Scott Sharrard Coming To The Ludlow Garage On 8/24

scottsharrard18

Scott Sharrard
8/24/18
Ludlow Garage, 342 Ludlow Ave, Cincinnati, OH
8:30 pm show, Buy Tickets

“I know all about guitar players – I’ve seen the very best,” Gregg Allman once said about his longtime music director, Scott Sharrard. “He understands that you don’t need to play just for the sake of playing…he leaves plenty of room for everyone else to do their thing, but when it’s time to solo, Scott delivers, boy.”

Recorded during his time with the Hall of Famer, Grammy nominee Scott Sharrard’s latest album Saving Grace (September 21 / We Save Music), is distinctly Southern in spirit and blues at its core. Produced by Sharrard with Scott Bomar and Charles Martinez, the sessions took place in Memphis and at the historic FAME Studios in Muscle Shoals, Alabama.

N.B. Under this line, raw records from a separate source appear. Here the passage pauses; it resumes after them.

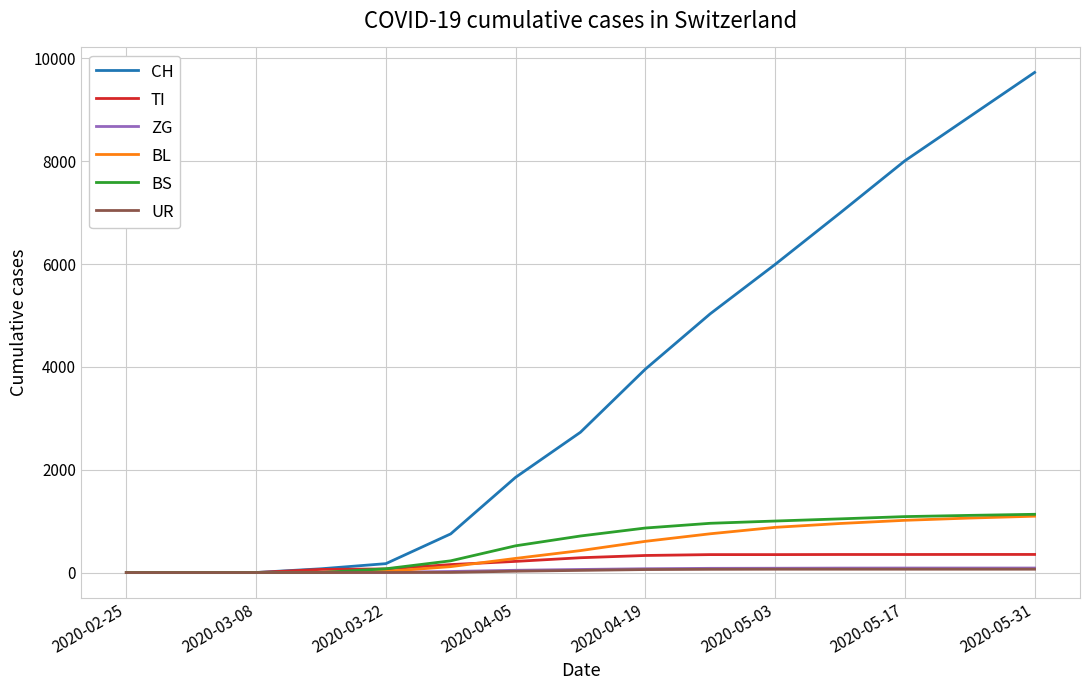

How many series are shown in this chart?

6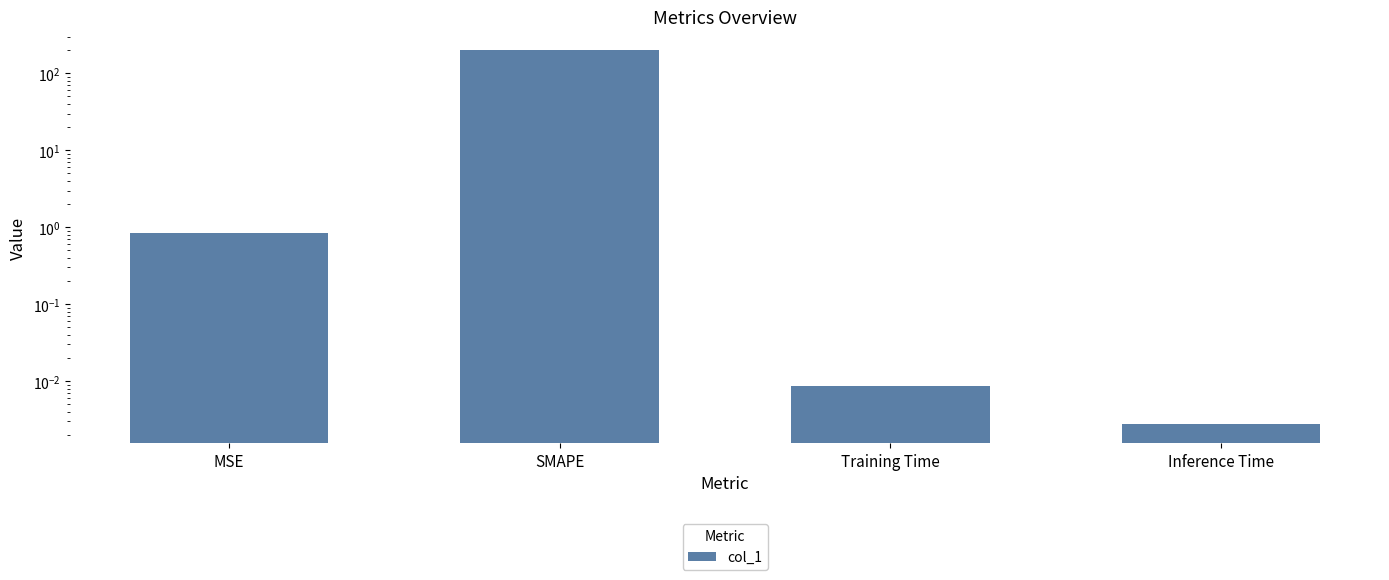

Reading right to left, what are all the values shown in this chart?

0.0	0.0	200.0	0.9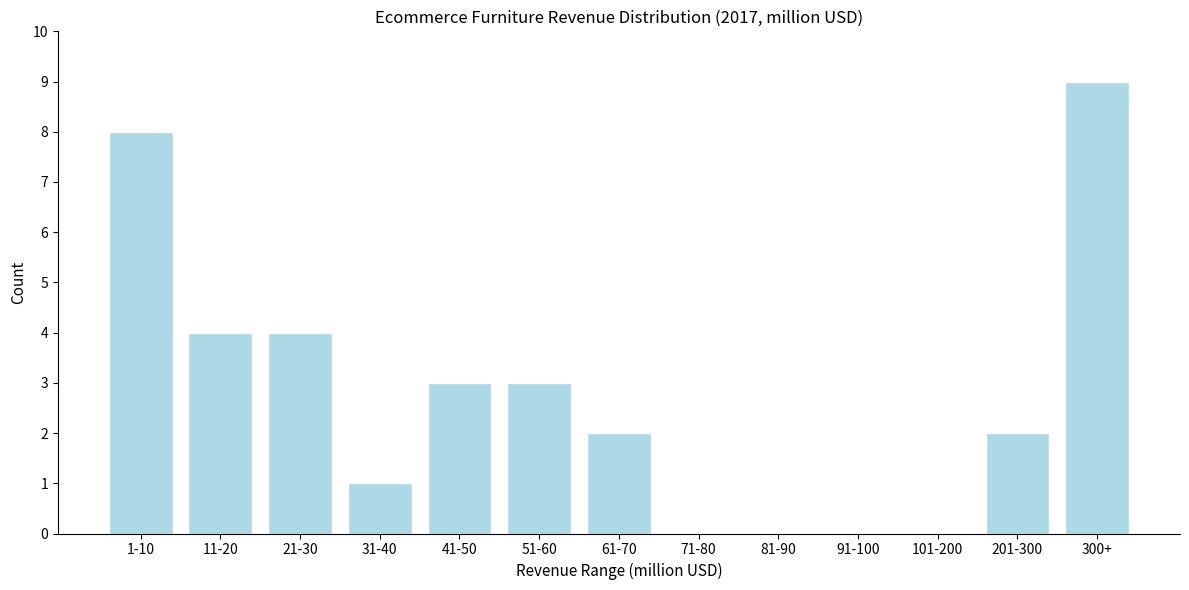

What is the sum of all values?

36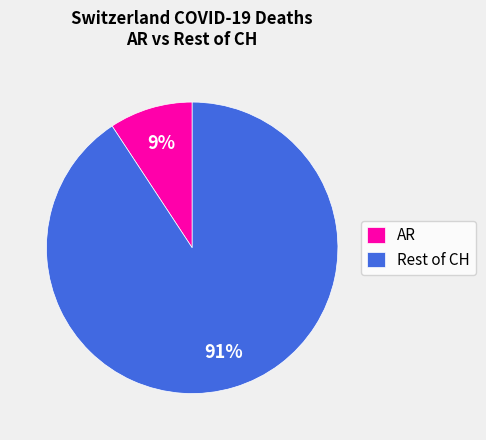

Between AR and Rest of CH, which is larger?

Rest of CH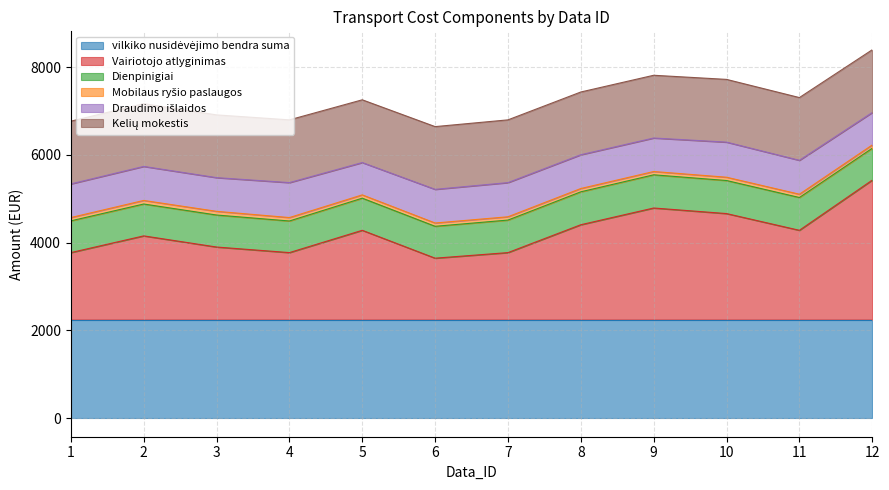

Is it true that Vairiotojo atlyginimas equals 1904.6 at 2?

True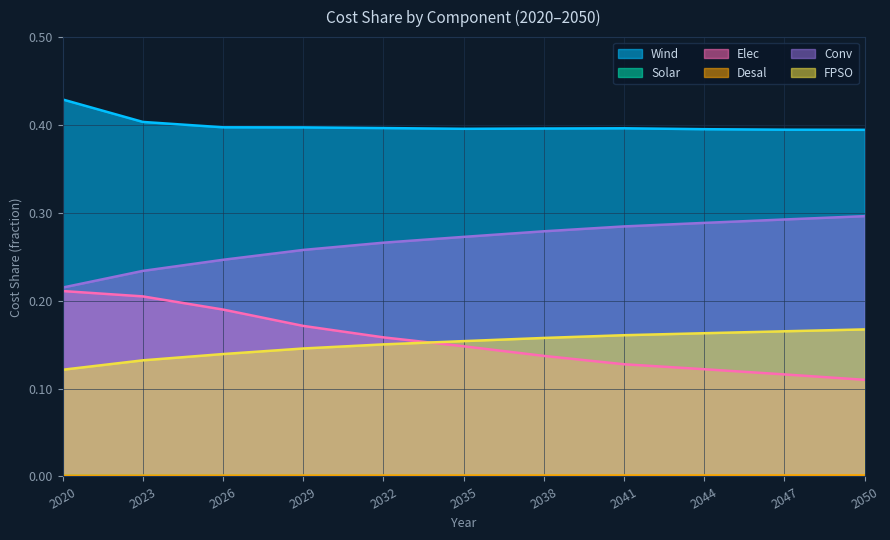

True or false: Solar has more than 0 interior local peaks.

False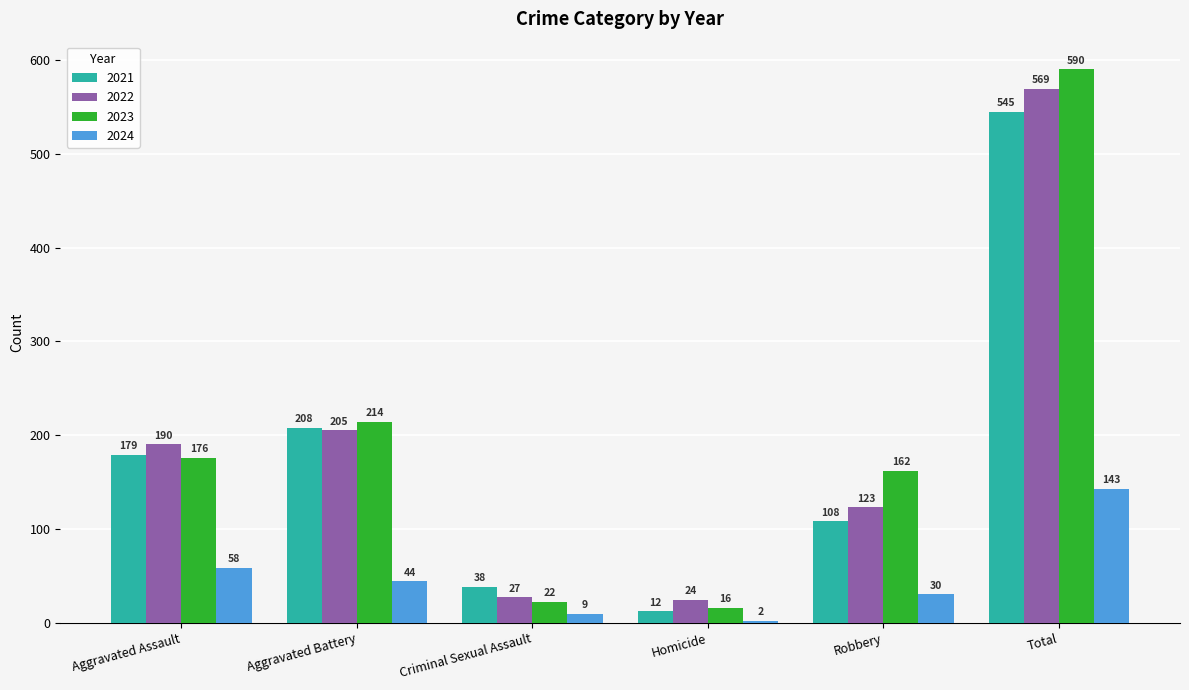

Which category has the lowest value in the 2023 series?

Homicide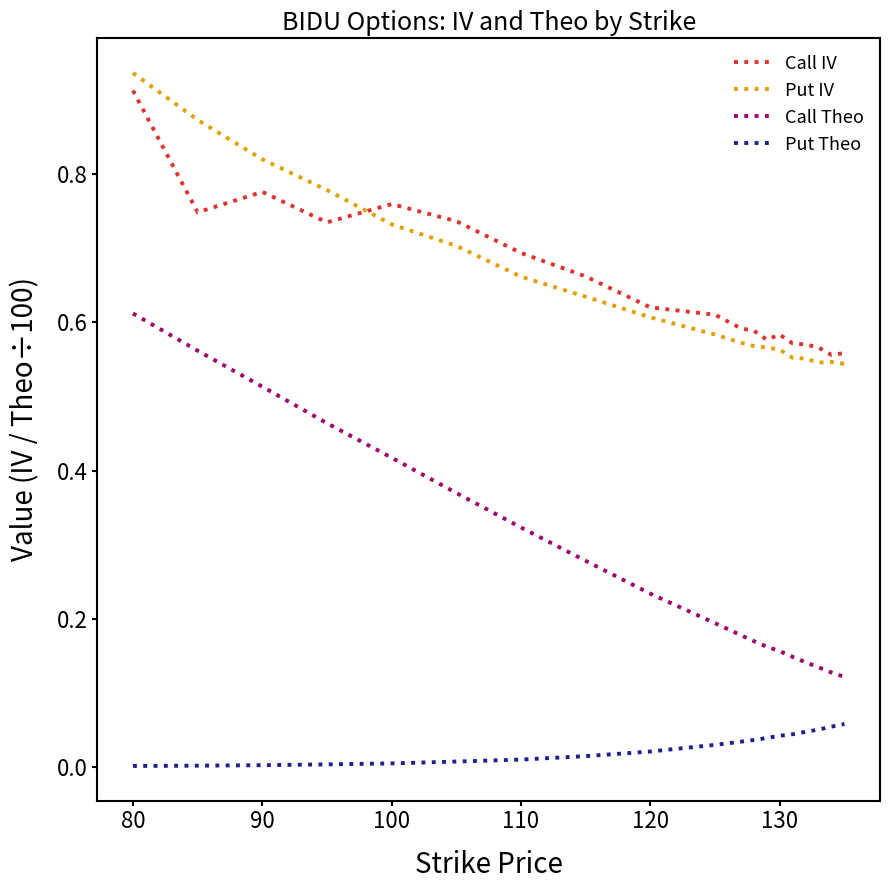

What are all the series names shown in the legend?

Call IV, Put IV, Call Theo, Put Theo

Half the album features the Hi Rhythm Section (Howard Grimes, Reverend Charles Hodges and Leroy Hodges), and the other half with renowned Muscle Shoals musicians, David Hood, Spooner Oldham (‘The Swampers’) and Chad Gamble. The LP also includes Gregg Allman’s last-known original, “Everything a Good Man Needs,” a co-write with Sharrard, featuring Taj Mahal and Bernard Purdie on drums.

“These guys are legends and heroes of ours who have played on so many life-changing records,” Sharrard says. “This record was steeped in the best the South has to offer. We cut the rhythm section and lead vocals live on the floor, direct to tape. Old school. We let the songs and the band speak. We also had some of the best barbecue and soul food you could ever imagine, and a lot of laughs and good times with our heroes. How can you lose?”
Born on the day his hero Freddie King died, Sharrard’s travels to the heart of the American South began as a teenager in Milwaukee, surrounded by Mel Rhyne, Buddy Miles, Hubert Sumlin, Luther Allison and Clyde Stubblefield. “They were our local bar bands!” Scott remembers. “All those cats schooled me in different ways, backstage, on gigs and at jams.”

Sharrard was mentored by powerhouse ‘Chitlin’ Circuit’ singer and guitarist Willie Higgins, and a local, one-named legend, Stokes. Sharrard soon graduated to occasional dates in Chicago, learning alongside two fabled Muddy Waters sidemen, drummer Willie “Big Eyes” Smith and pianist Pinetop Perkins.
“I grew up on the music of the Allman Brothers,” says Sharrard. “I consider first hearing them to be the ‘Big Bang’ moment for me as a pre-teen. I’ve always been chasing what I like to call ‘real rock ‘n’ roll,’ a blend of blues, jazz, soul, country and folk – with the central goal being to create an original sound of your own. In that respect, working with Gregg just solidified everything I’ve believed since I was a kid.”

Allman covered Sharrard’s “Love Like Kerosene” on 2015’s Gregg Allman Live: Back to Macon, GA, and again on his final solo album, the posthumous, Grammy-nominated Southern Blood, featuring their Grammy-nominated, Best Americana Song co-write, “My Only True Friend.”

“Gregg had a pure passion and heart,” Sharrard says of his friend, “He always generously supported my songwriting and singing,” Even though we were a generation or two apart, we had somehow subscribed to the same school of rock ‘n’ roll song craft, rooted in the blues. Learning to protect the art and craft of being a musician and songwriter with him for a decade molded my own creative life in profound ways. His constant encouragement and support of my solo efforts throughout our time together also gives me the will to carry on the tradition and push the boundaries forward.”